3. Buzzers with locked doors can provide some deterrent in preventing robbers from targeting or entering a store.

4. Don’t concentrate high value merchandise in only one showcase.

5. The use of guards, armed or unarmed, is a complicated issue that each owner needs to decide in his or her own special circumstances. Bold smash-and-grab criminals do not seem to bypass stores with unarmed guards. In at least three recent cases, there were unarmed guards that did not deter robbers. If a jeweler decides to have armed guards, JSA recommends off-duty police personnel in uniform, if that is permitted by the local police department. However, the presence of even armed guards is not without a downside: It can possibly escalate the level of violence or cause harm to an innocent bystander. Guards have been pistol-whipped, and shoot-outs have occurred.

6. Jewelers should establish a personal relationship with their local police department, explain to a supervisor their unusually high risks, and request an increase in directed patrol for their stores.

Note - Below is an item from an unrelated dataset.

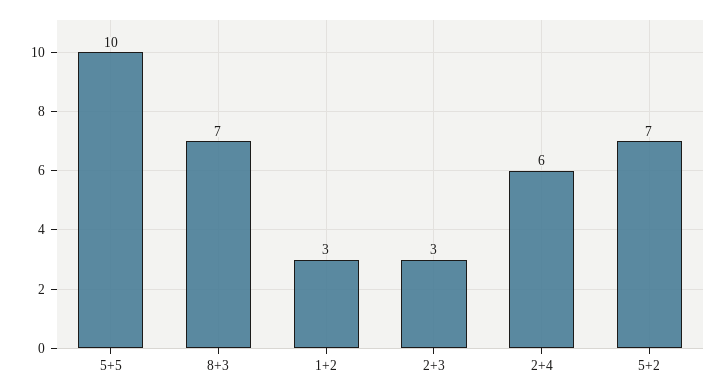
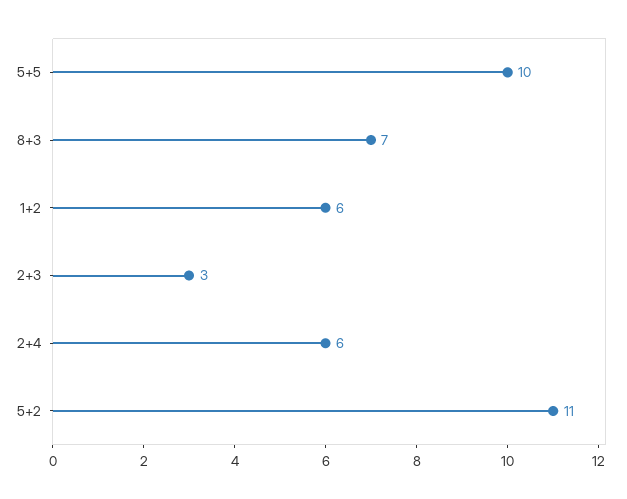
1+2: 3 -> 6
5+2: 7 -> 11

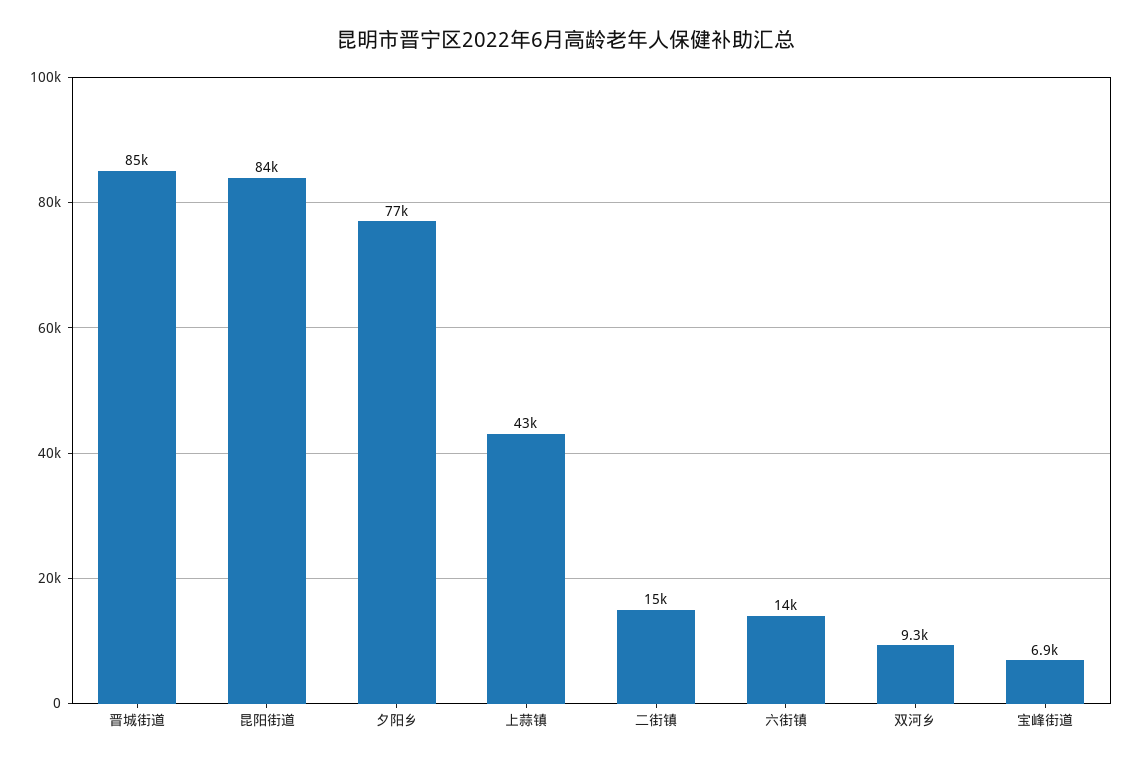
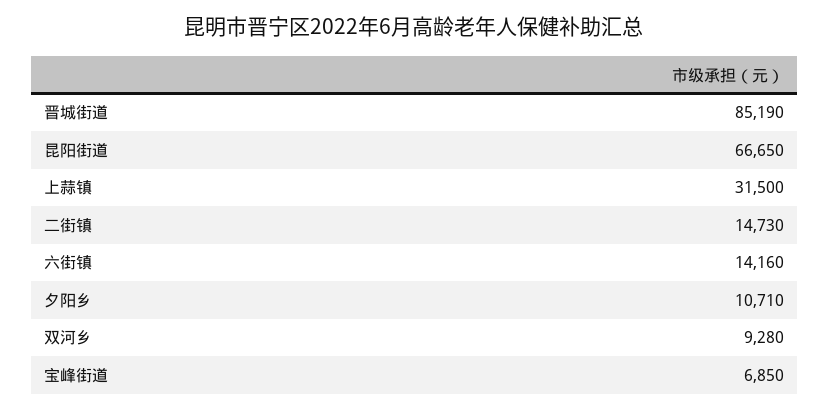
昆阳街道: 84000 -> 66650
夕阳乡: 77000 -> 10710
上蒜镇: 43000 -> 31500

7. Jewelers should be alert for casing and suspicious circumstances, and record such instances in a suspicious-incident notebook. Surveillance video should be saved for at least a month, and videos of suspicious incidents and persons should be copied and kept indefinitely.

8. Having eye-level cameras in stores at the front that clearly record those going in or coming out can provide great investigative material for law enforcement. Review surveillance video images taken at different times of the day to make sure placement and lighting is adequate.

9. Share information, photos, and videos on possible casing and suspicious incidents with other jewelers in the area, local police, and with JSA. Many crimes have been prevented and many criminals arrested due to the timely sharing of information. JSA works with dozens of local networks of jewelers around the country that share such information, and JSA can provide guidelines upon request for the best way to organize and operate a local jewelers’ crime-prevention group.